*Exercise instructions*: Within the lines below, find those that hold the string "ctrlInStop" and copy each one.

(Given information)

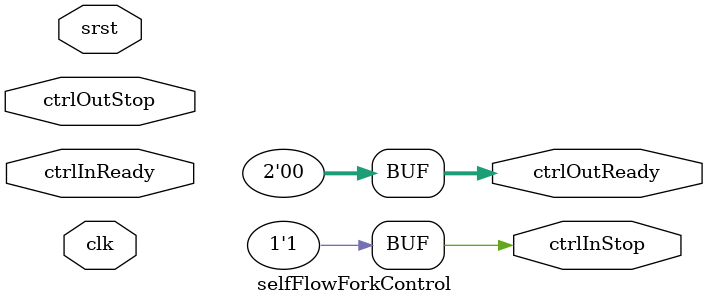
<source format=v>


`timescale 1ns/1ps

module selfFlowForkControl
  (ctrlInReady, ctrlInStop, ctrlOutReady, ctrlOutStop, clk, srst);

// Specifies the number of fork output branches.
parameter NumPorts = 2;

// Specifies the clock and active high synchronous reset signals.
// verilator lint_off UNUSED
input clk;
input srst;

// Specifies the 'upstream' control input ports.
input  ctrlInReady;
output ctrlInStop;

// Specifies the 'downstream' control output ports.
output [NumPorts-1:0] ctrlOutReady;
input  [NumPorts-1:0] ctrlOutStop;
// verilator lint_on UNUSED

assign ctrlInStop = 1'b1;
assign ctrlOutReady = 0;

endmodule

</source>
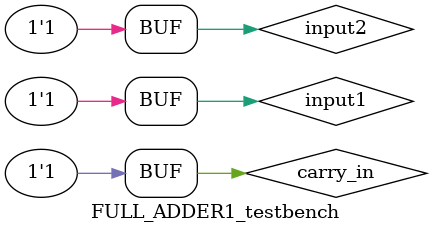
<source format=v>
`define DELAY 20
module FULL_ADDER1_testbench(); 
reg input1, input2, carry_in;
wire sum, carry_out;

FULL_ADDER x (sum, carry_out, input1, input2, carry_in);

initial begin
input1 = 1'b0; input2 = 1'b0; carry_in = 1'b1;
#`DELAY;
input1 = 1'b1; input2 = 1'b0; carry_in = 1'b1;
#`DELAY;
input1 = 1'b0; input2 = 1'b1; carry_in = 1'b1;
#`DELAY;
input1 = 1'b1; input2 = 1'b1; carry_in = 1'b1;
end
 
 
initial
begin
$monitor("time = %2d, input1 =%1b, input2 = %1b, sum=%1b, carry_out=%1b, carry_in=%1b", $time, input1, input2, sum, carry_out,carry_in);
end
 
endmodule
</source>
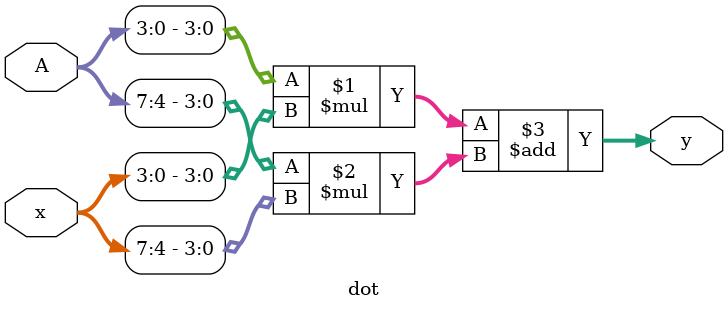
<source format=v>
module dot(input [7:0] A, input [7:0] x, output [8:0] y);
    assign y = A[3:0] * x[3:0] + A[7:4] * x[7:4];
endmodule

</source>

(End Given information)
(Given information)

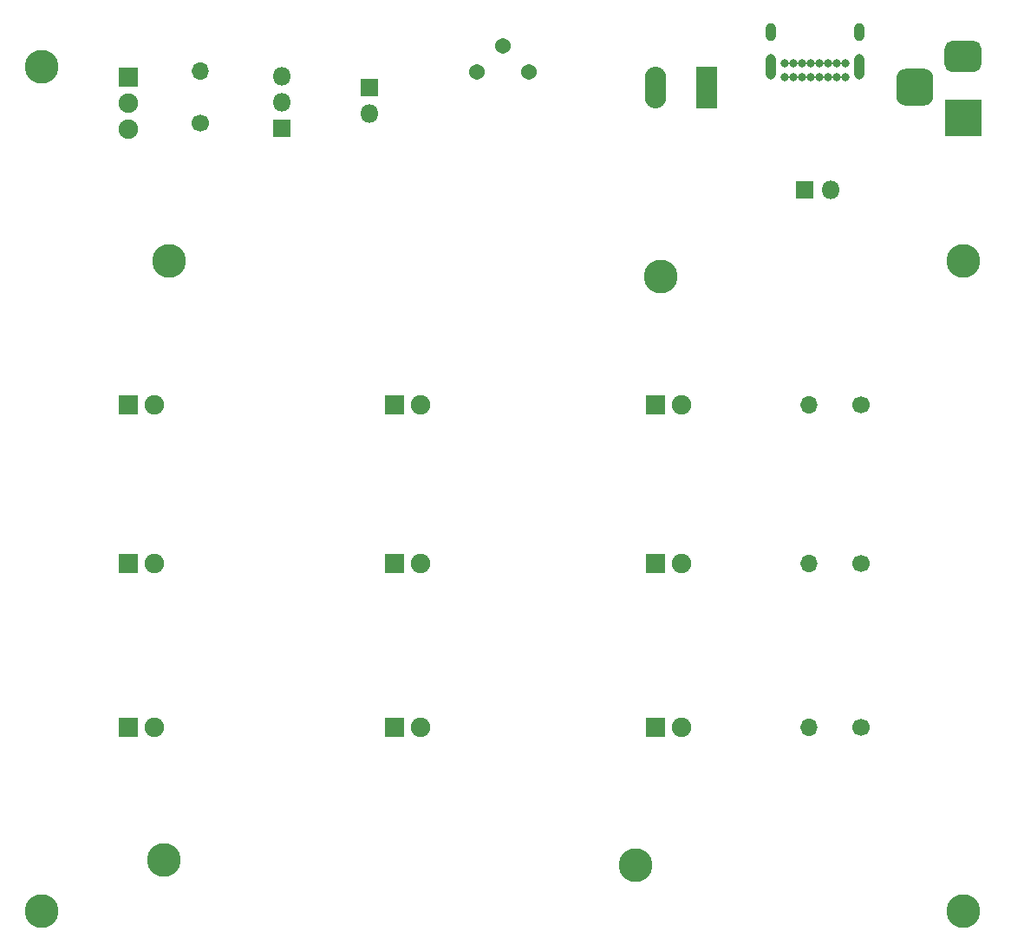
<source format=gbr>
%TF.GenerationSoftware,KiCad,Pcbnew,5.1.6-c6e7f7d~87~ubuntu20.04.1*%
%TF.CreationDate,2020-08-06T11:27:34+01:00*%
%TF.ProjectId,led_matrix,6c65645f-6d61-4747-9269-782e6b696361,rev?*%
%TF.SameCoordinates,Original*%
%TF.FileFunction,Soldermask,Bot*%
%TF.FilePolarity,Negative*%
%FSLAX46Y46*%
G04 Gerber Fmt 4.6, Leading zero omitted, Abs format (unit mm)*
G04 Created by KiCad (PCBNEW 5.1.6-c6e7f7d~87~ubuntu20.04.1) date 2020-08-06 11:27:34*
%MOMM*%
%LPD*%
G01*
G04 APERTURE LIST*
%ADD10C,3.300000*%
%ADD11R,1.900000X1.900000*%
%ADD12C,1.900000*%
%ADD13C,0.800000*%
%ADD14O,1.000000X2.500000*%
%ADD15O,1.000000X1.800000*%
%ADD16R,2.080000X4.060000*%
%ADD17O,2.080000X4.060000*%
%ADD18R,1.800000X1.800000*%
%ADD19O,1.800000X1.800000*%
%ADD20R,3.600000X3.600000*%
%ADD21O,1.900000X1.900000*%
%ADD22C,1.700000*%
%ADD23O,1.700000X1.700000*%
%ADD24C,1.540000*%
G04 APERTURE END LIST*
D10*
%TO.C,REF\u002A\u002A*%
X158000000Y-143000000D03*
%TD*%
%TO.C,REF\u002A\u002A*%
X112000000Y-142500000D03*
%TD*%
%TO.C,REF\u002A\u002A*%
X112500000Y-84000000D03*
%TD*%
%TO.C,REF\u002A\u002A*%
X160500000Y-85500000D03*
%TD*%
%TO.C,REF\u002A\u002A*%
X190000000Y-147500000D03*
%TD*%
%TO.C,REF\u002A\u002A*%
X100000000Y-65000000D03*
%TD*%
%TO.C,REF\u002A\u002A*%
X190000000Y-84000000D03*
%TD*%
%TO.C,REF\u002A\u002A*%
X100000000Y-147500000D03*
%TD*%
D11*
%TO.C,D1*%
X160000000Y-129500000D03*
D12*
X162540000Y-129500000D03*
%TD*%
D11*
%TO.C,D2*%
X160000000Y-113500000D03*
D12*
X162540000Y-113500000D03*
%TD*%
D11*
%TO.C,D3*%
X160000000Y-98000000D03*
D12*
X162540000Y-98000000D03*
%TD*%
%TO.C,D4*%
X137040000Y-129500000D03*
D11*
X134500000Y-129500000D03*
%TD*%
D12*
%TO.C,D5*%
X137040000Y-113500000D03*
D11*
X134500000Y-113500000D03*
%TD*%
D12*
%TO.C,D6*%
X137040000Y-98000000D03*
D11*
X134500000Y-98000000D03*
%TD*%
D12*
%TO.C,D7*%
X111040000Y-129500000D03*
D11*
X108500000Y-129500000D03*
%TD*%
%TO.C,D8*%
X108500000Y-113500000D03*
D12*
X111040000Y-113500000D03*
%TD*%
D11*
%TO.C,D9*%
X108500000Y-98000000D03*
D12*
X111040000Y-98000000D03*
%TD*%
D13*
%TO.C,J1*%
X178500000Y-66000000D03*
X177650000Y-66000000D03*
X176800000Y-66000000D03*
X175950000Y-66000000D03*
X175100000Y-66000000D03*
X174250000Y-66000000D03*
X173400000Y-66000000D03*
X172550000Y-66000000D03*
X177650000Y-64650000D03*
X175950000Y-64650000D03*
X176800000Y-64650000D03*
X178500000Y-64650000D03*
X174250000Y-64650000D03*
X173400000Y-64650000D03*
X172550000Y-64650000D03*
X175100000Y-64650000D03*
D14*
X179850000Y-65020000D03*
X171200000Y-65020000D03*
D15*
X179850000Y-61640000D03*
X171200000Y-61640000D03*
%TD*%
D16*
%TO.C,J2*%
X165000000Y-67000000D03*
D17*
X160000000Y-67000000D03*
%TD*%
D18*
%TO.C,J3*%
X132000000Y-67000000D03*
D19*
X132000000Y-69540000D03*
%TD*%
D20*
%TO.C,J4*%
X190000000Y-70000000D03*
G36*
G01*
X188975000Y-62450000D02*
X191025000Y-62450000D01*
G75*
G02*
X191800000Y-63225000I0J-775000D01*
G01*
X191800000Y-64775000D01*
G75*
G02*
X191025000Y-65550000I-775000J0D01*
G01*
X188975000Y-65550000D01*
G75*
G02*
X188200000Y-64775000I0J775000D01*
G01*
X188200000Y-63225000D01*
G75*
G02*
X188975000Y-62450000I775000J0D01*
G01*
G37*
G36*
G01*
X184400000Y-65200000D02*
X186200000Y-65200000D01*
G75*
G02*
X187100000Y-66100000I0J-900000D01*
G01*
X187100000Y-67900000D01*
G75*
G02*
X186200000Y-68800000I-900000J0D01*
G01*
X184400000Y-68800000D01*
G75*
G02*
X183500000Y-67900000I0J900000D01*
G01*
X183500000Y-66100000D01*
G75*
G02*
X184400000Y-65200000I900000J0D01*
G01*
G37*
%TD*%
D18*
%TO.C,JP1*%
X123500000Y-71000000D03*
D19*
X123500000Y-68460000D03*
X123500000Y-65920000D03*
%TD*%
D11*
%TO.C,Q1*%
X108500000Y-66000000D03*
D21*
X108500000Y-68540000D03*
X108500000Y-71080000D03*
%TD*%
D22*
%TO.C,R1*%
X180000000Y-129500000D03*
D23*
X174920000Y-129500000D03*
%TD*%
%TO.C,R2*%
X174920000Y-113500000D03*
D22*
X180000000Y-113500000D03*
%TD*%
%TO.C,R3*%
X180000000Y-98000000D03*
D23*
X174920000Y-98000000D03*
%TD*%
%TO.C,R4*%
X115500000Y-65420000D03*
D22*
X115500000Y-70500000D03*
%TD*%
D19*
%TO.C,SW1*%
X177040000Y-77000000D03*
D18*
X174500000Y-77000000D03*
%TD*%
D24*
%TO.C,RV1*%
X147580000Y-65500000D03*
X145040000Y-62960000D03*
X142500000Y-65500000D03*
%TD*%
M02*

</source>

(End Given information)

*Written response*:
  (ctrlInReady, ctrlInStop, ctrlOutReady, ctrlOutStop, clk, srst);
output ctrlInStop;
assign ctrlInStop = 1'b1;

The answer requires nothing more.